Cheyenne’s interaction with the Fraser family has substantially cut into Catfish’s page time (which was pretty slim to begin with). Porter has displaced him as a foil for Hawk, and Reed is now central to helping Cheyenne rehab the house. So, do I need Catfish anymore?  Going with Jenny’s character definitions, Catfish is a supporting character (he has no sub-plot of his own). He serves a purpose in the story, but whether he would be missed if he simply disappeared is the question I need to answer.  I’d miss him on a personal level (he’s a hoot to write), but I’m not sure eliminating him hurts the story in any way. He’s easily replaced by another character (Cord maybe) in some of his critical scenes.  Getting rid of him would also eliminate a pretty big plot hole.

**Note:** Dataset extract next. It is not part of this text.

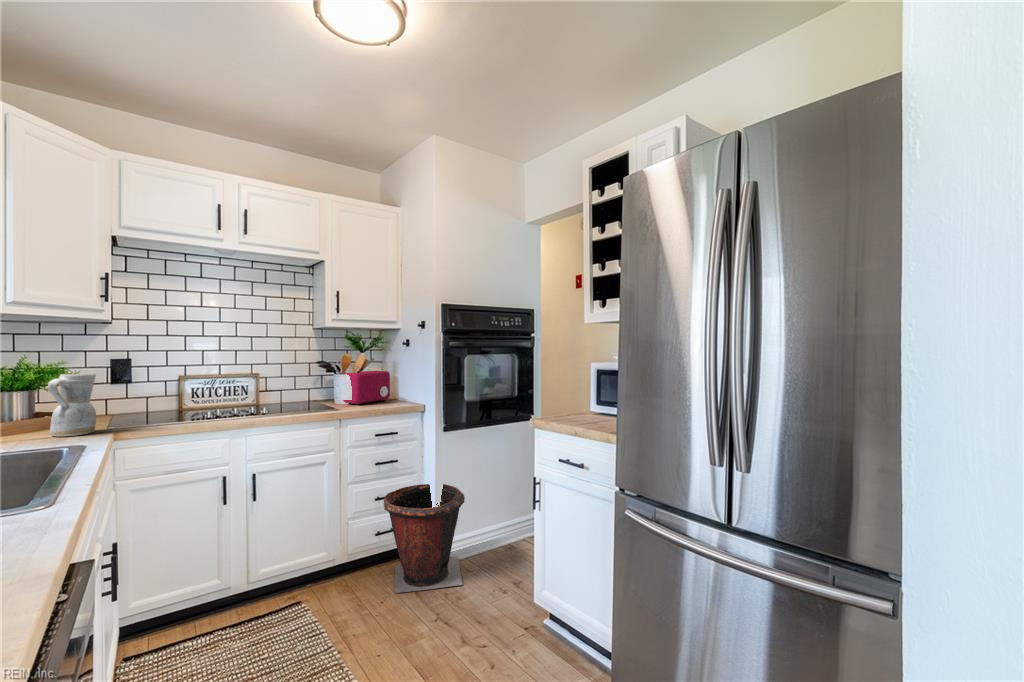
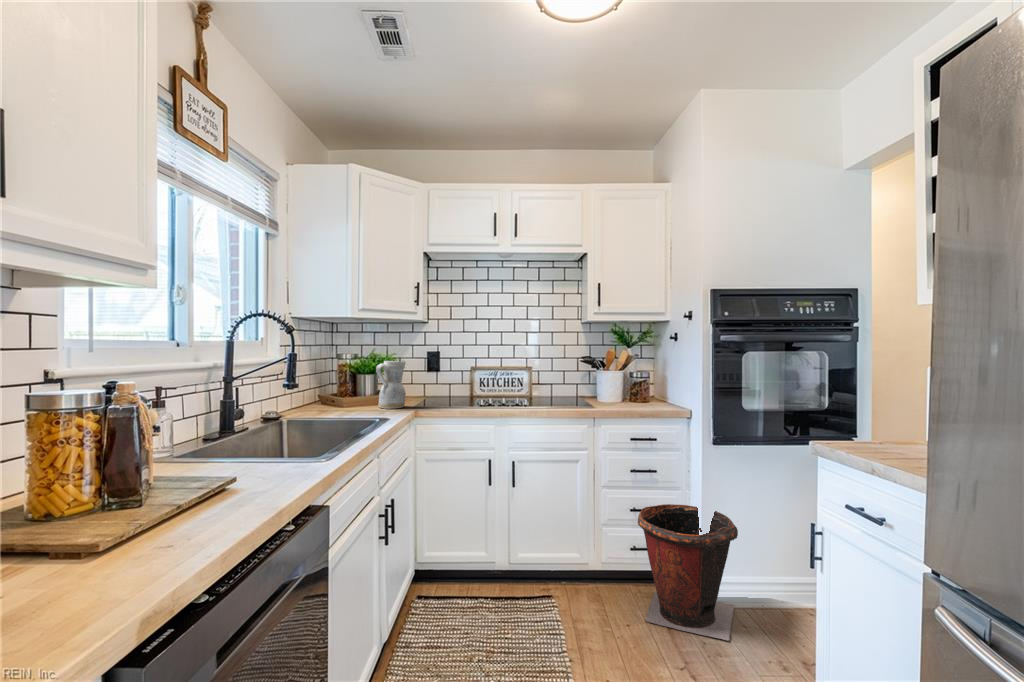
toaster: present [343,371,390,405] -> none [606,369,659,406]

I was going to include a snippet from my favorite Catfish scene so you can get a sense of him, but it’s a rough draft and I’ve decided not to thrust it upon the unsuspecting. If you’d like to take a look, it’s on my personal blog. If after reading it you’d like to weigh in on whether Catfish should stay or go (given the skimpy information I’ve provided) have at it.

Have you killed off any of your characters yet and if so, what criteria did you use to make that decision?

 

 

 

 

11 thoughts on “Kat: Killing Off Catfish Deveron

  1. I kill people off all the time, even after I give them substantial roles to play. I just killed off Helga in my own WIP, and she had chapters all to herself. If you don’t need that character, s/he doesn’t have to be there. And without reading your excerpt, my best bet is that you should kill off Catfish. If you’re asking the question, you probably know the answer. But that’s just me. I’d say, put him in another book. You’ve got the setting, and you want to reuse it. You can build a series around that town and those people. So if you like him, but he’s not necessary to this story, I’d say, have him go on vacation until your next book gets started.

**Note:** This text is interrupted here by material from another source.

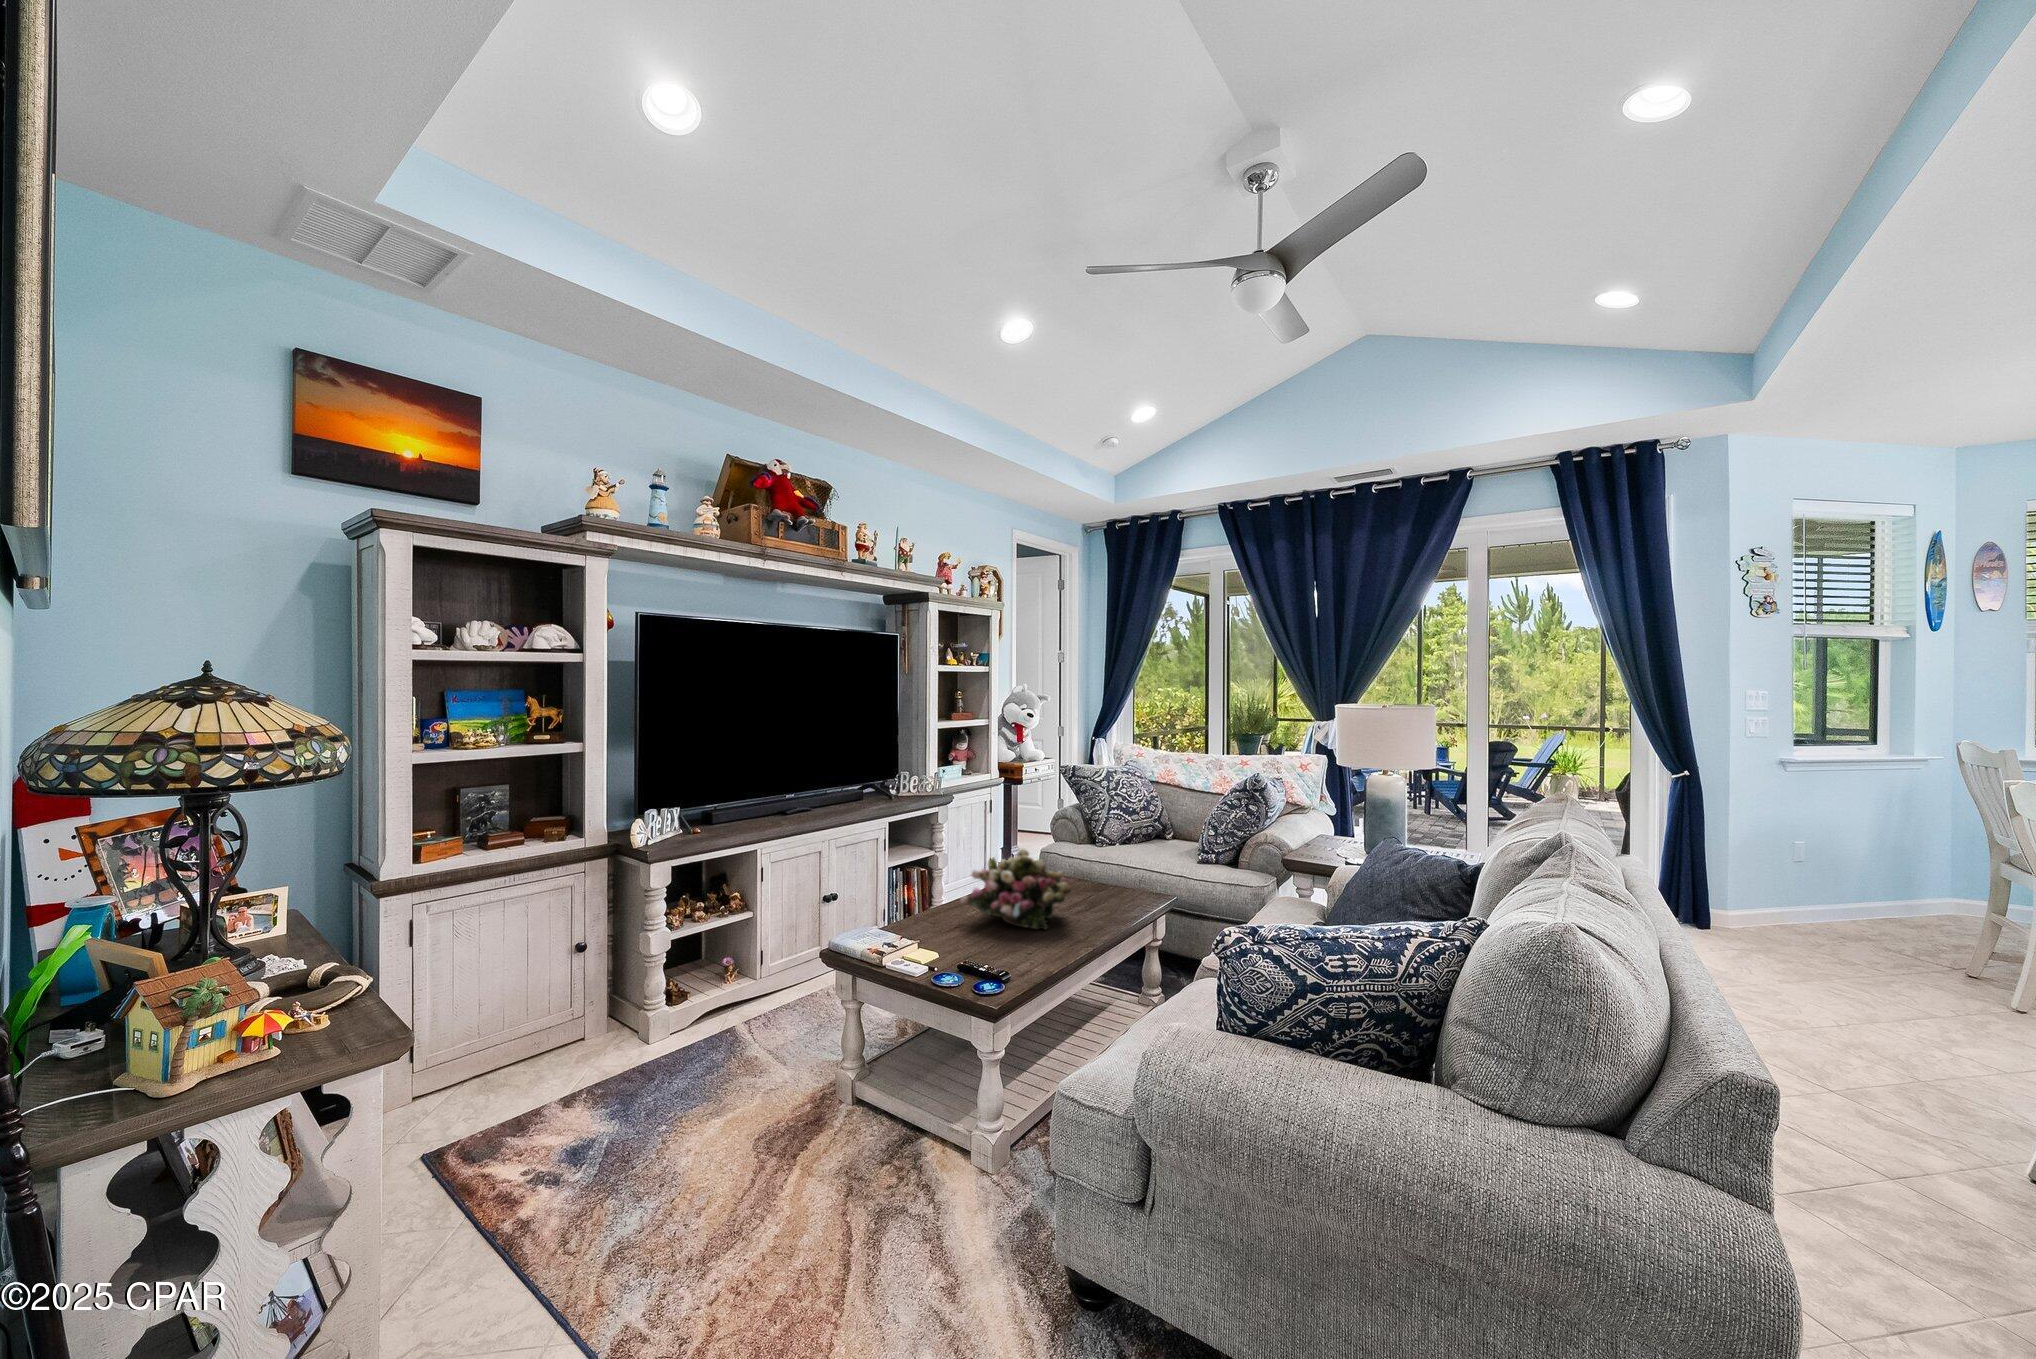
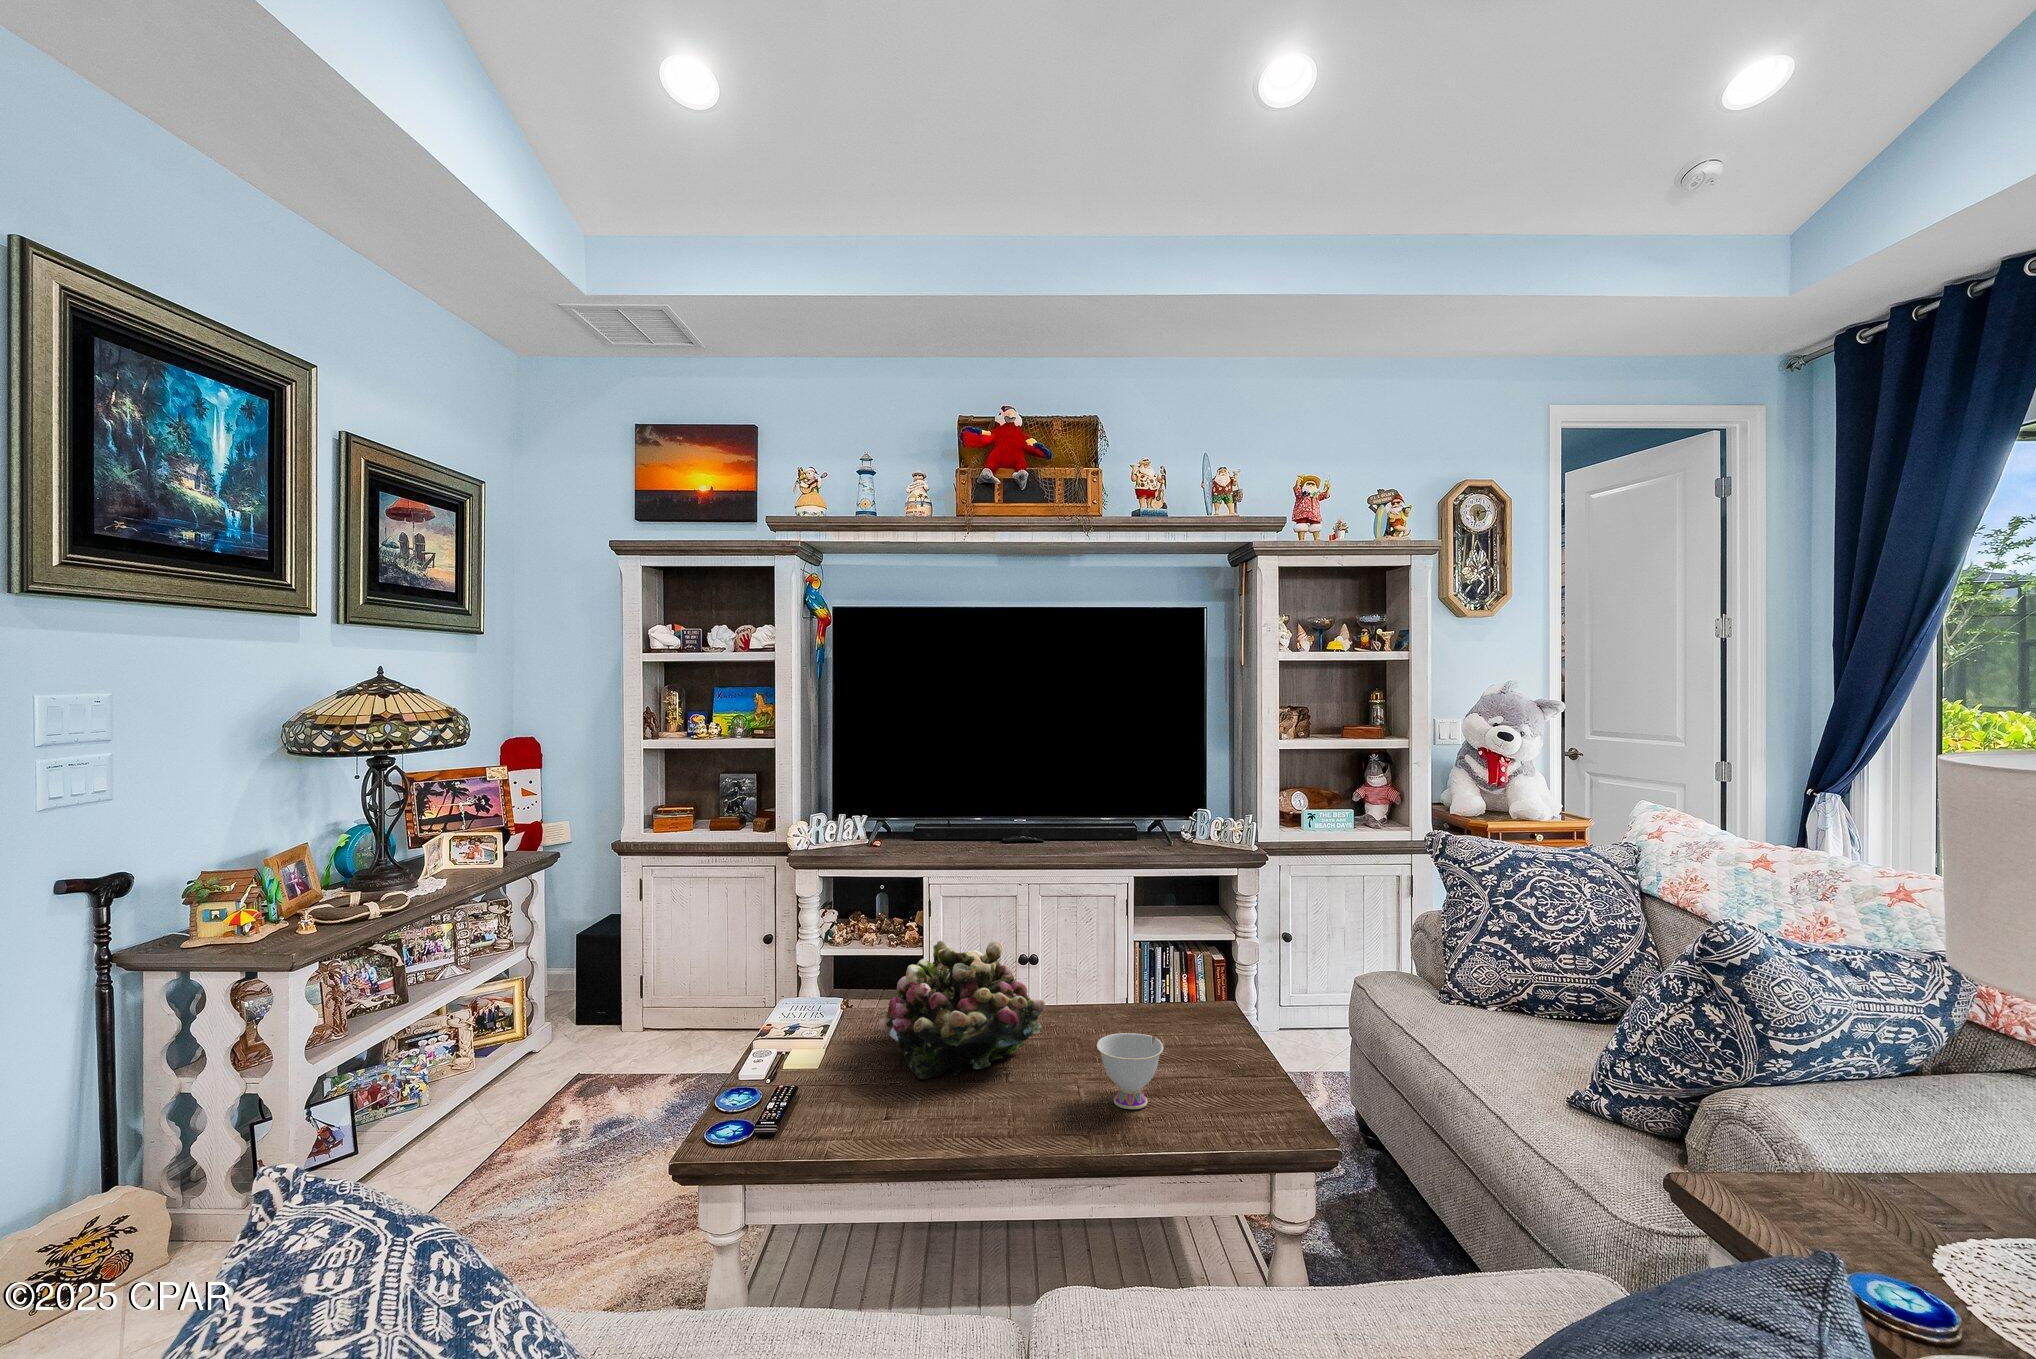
teacup: none [1101,873,1136,908] -> present [1097,1033,1163,1109]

    • I thought of keeping him in limbo for another story, and I may do it if it makes sense. Bottom line though, he either has no ties to Reed or maybe he’s in the outback of Australia working on a project.

      Or something.

      • I loved Catfish in your earlier drafts, Kat, but I think Kay said it. Treat the poor guy right and give him plenty of space in another book. There’s lots of construction going on in Australia right now 🙂

        I went the opposite way and added a couple of characters, something I’ve had in mind for ages but have been trying to avoid. I think it reads much better now I’ve bowed to the inevitable. I haven’t killed anyone off, but I have dialed Sasha back a lot, and taken her POV away. She’ll be back though. I changed her timeline slightly, so the scenes I’ve cut from this book should work perfectly in a later one.

    • I agree completely, Kay. Save him for another book, perhaps a smaller one, like a novella. In my case, Guy, Nate’s friend, is getting his own novella. So are Nate’s triplet sisters. Part of my reason for doing this is because they’re not blood family to Susannah, and the novel-length books I’ve planned revolve around that family, not the in-laws. Still, there are stories I want to tell for the extras, hence a novella.

  2. I agree with Kay – it sounds like you already know the answer about Catfish. And it is hard to say goodbye to characters you enjoy writing, so good plan to give him his own story or a big part in a future book.

    In the My Girls WIP, I discovered somewhere in the first year (during one of the McD modules) that Sarah’s father had died four years before the timeline of the book started, which answered a lot of questions about that family’s dynamics and why he was letting his wife bulldoze through his grown daughters’ lives without at least trying to stop her. It also gave said mother a motive – grief/need to protect what is left of her family. So sad as it is, sometimes killing (or at least disappearing) a character can fix ‘what’s broke’.

  3. Goodbye Catfish!

    I’ve just axed a character too (and added new ones) – it’s quite liberating once you get over the initial shock.

    • Glad to hear it’s survivable. He’s actually been off the page for awhile now, so removing him altogether shouldn’t hurt too bad. Who knows, he may end up in one of my future stories.